Construction firm fined for interfering with water supply without consent
Construction firm Carpenter Projects has pleaded guilty to illegally interfering with the public water supply without consent in Liverpool. The company had built an apartment complex on Princeton Place in the city.
The firm was ordered to pay a total of £4,770 by a District Judge after the company accepted culpability. It pleaded guilty to one breach interfering with a water main without consent under section 174(1)(a) of the Water Industry Act 1991.
Liverpool Magistrates’ Court heard the firm had illegally interfered with the public water supply without consent from United Utilities (UU). The water company first received telephone contact from an occupier of one of the flats at Princeton Place reporting a chemical and metallic odour to the water supply.
Specialist water quality sampling was undertaken, which indicated the presence of high concentrations of organic compounds in the water being supplied from the taps within the property. The tests had to be analysed at a laboratory in Warrington. The Cheshire & Merseyside Health Protection Team and UU issued a precautionary “Do Not Drink” advice to the occupants in Block A and B Princeton Place whilst investigations continued.
The court heard 31 customers called UU’s emergency control centre for help between April 26 and May 7, 2016.

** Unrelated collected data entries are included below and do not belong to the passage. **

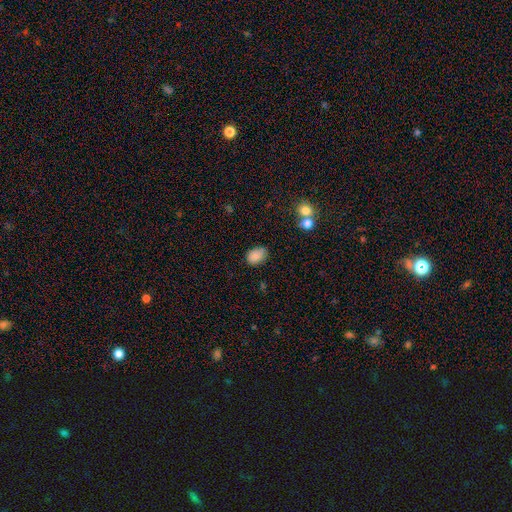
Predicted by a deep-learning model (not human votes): smooth_or_featured: smooth (p=0.86) [alt: star or artifact p=0.09]
how_rounded: in between (p=0.83) [alt: round p=0.16]
merging: none (p=0.73) [alt: minor disturbance p=0.21]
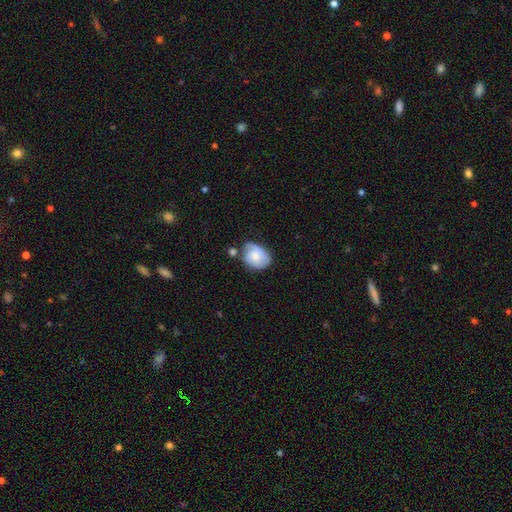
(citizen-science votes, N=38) This is likely a smooth galaxy (63%). How rounded: possibly round (50%, tied with in between). Merging: marginally none (44%).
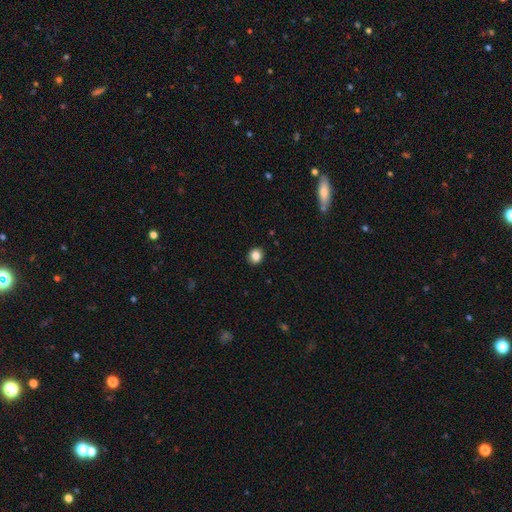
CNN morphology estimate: Smooth or featured?
  - smooth: 85% *
  - star or artifact: 10%
  - featured or disk: 6%
How rounded?
  - round: 74% *
  - in between: 25%
  - cigar-shaped: 1%
Merging?
  - none: 90% *
  - minor disturbance: 7%
  - major disturbance: 2%
  - merger: 1%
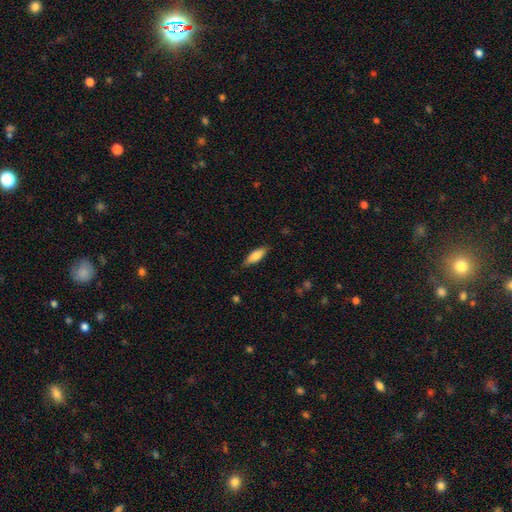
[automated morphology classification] Smooth or featured? Predicted: smooth (p=0.75). How rounded? Predicted: in between (p=0.63). Merging? Predicted: none (p=0.82).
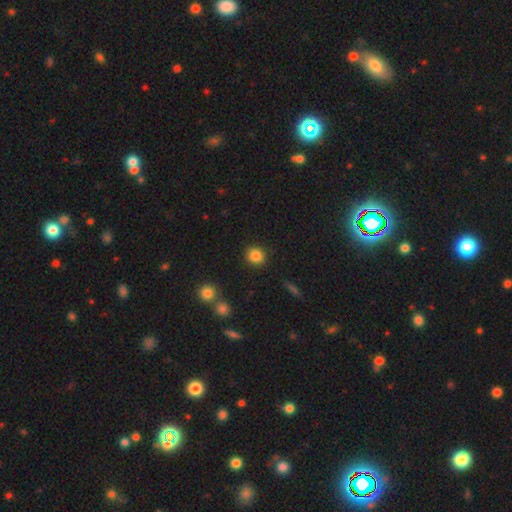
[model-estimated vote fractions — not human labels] Smooth or featured? Predicted: smooth (p=0.85). How rounded? Predicted: round (p=0.82). Merging? Predicted: none (p=0.89).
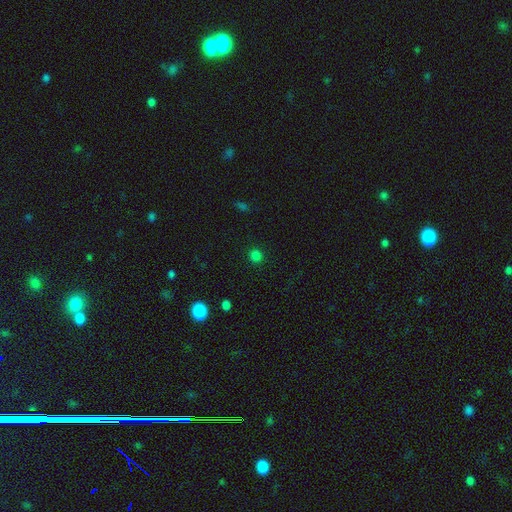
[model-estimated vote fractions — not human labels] A smooth galaxy with no disk features (80%) that is round (90%).

Vote fractions:
- Smooth or featured? smooth: 80% / star or artifact: 17% / featured or disk: 3%
- How rounded? round: 90% / in between: 9% / cigar-shaped: 1%
- Merging? none: 91% / minor disturbance: 6% / major disturbance: 2% / merger: 1%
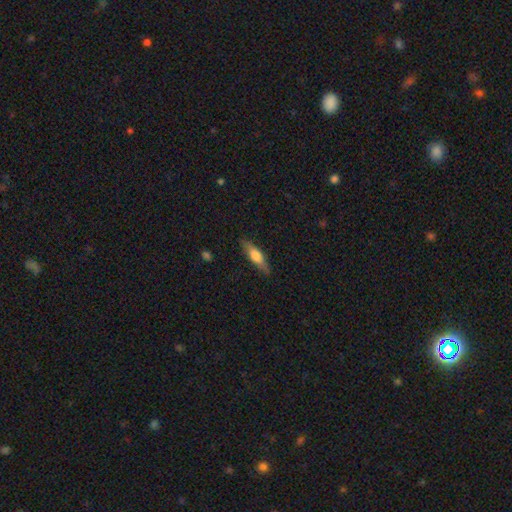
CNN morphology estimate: The model was most divided on "smooth or featured": smooth: 52%, featured or disk: 42%, star or artifact: 6%. More confident: merging — none (85%); how rounded — cigar-shaped (67%).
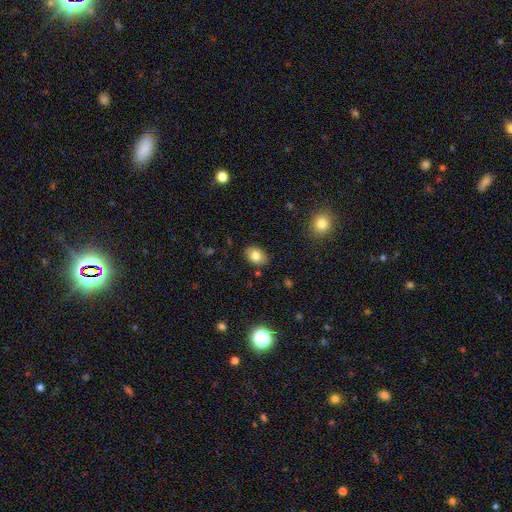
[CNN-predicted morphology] Smooth or featured? Predicted: smooth (p=0.80). How rounded? Predicted: in between (p=0.64). Merging? Predicted: none (p=0.85).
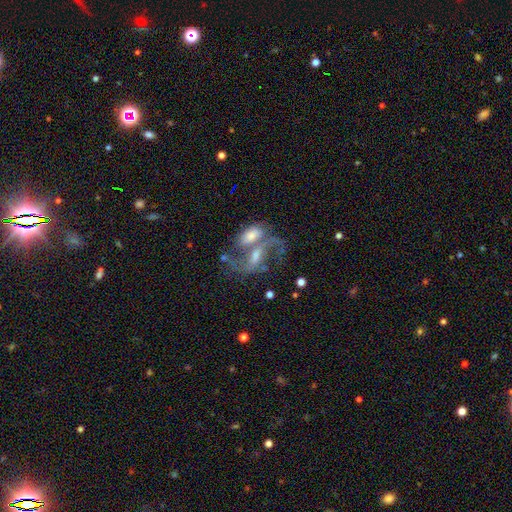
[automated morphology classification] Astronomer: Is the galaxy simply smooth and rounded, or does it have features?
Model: featured or disk — 74%.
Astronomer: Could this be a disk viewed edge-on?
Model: no — 95%.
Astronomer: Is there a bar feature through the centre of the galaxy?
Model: weak — 39% (runner-up: no, 34%).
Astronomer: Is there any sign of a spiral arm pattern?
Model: yes — 80%.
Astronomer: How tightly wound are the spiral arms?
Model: loose — 59%.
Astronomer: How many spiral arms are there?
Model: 2 — 80%.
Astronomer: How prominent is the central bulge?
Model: moderate — 41% (runner-up: small, 34%).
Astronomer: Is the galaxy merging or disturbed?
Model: merger — 53%.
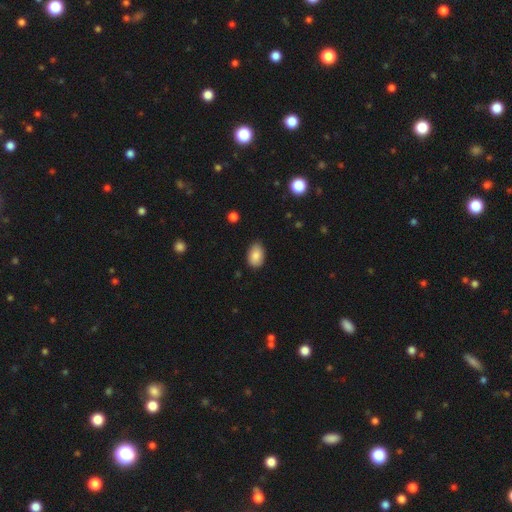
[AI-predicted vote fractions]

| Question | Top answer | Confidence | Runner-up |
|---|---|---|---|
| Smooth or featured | smooth | 87% | star or artifact (7%) |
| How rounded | in between | 87% | round (12%) |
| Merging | none | 80% | minor disturbance (16%) |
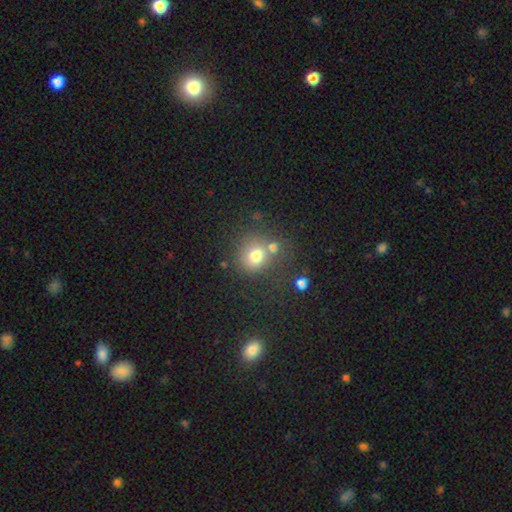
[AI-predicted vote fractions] Overall: smooth (74%). How rounded: round (83%). Merging: none (56%; merger 28%).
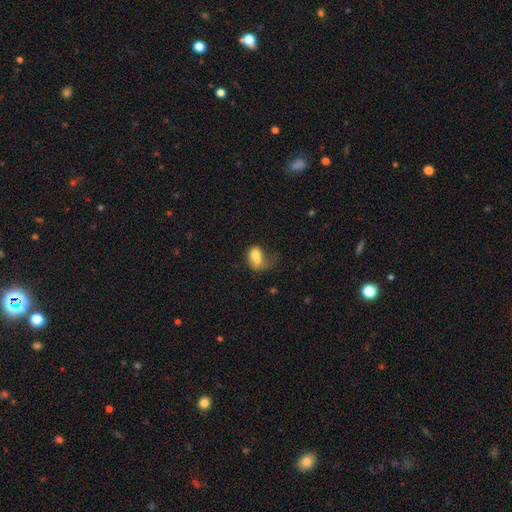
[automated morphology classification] smooth-or-featured: smooth: 69% | featured or disk: 23% | star or artifact: 9%
  how-rounded: in between: 75% | round: 24% | cigar-shaped: 2%
  merging: merger: 40% | major disturbance: 27% | none: 18% | minor disturbance: 15%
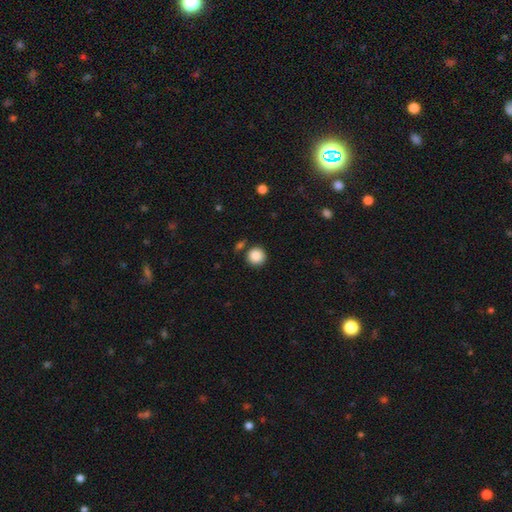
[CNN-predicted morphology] A smooth galaxy with no disk features (88%) that is round (94%).

Vote fractions:
- Smooth or featured? smooth: 88% / star or artifact: 9% / featured or disk: 3%
- How rounded? round: 94% / in between: 5% / cigar-shaped: 1%
- Merging? none: 83% / minor disturbance: 8% / merger: 6% / major disturbance: 3%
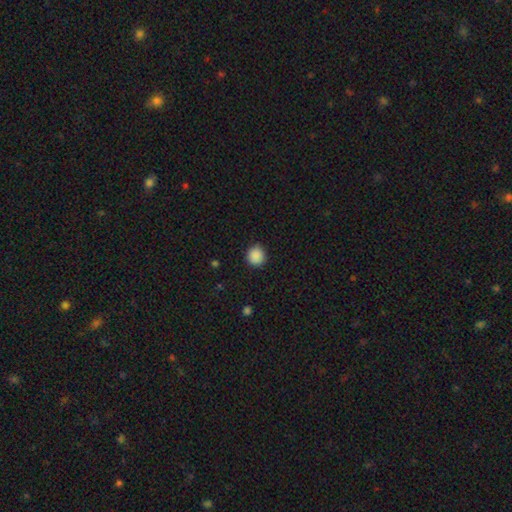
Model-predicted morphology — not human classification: type=smooth (89%); roundness=round (91%); merging=none (89%).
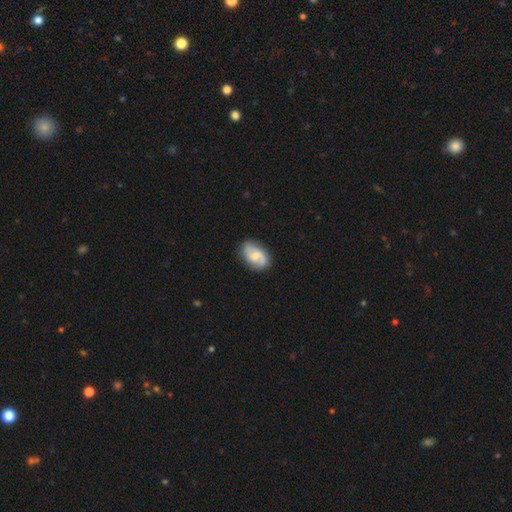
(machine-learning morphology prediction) This is likely a featured or disk galaxy (62%). It is clearly not viewed edge-on (97%). Bar: possibly no (46%). Spiral arm pattern: clearly yes (91%). Spiral arm count: clearly 2 (83%). Spiral winding: marginally medium (42%). Central bulge: marginally moderate (44%). Merging: likely none (76%).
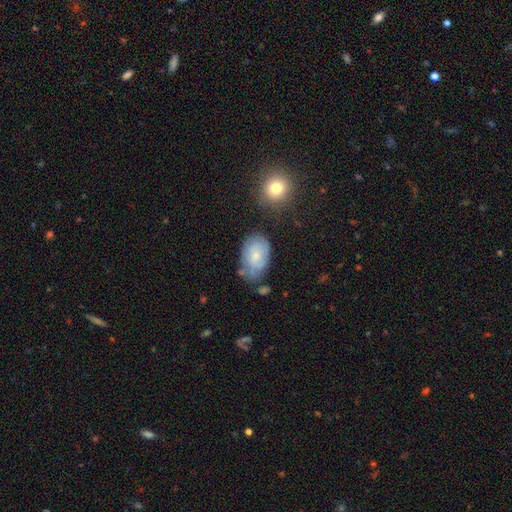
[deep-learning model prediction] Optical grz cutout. It shows a smooth galaxy with no disk features (56%) that is in between round and cigar-shaped (87%). Merging: none (54%).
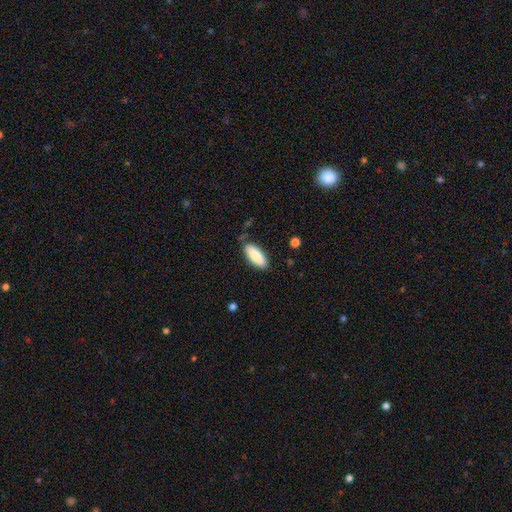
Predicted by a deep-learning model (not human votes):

Under caution, Carpenter Projects confirmed the connection was first made on or around July 2014 and, acting as the principal contractor for the development, instructed sub-contractors to attach the pipe to the public water supply.
Counsel for UU said significant efforts were made to locate the source connection given there had been no formal application. There was no indication of where or how this had been done, or whether the method of connection was safe or met the relevant UK regulatory requirements for the provision of drinking water to domestic properties.
High-tech specialist equipment called a ‘thumper’ device had to be used to locate underground water pipes by sending a rhythmic pulse and then picking up the noise with ground microphone. The investigation led engineers to a connection point located on Caryl Street, which was hidden.
Engineers spent weeks laying new pipework and inspecting alterations of internal pipework to ensure the 100-bed apartment blocks could be supplied with safe clean drinking water.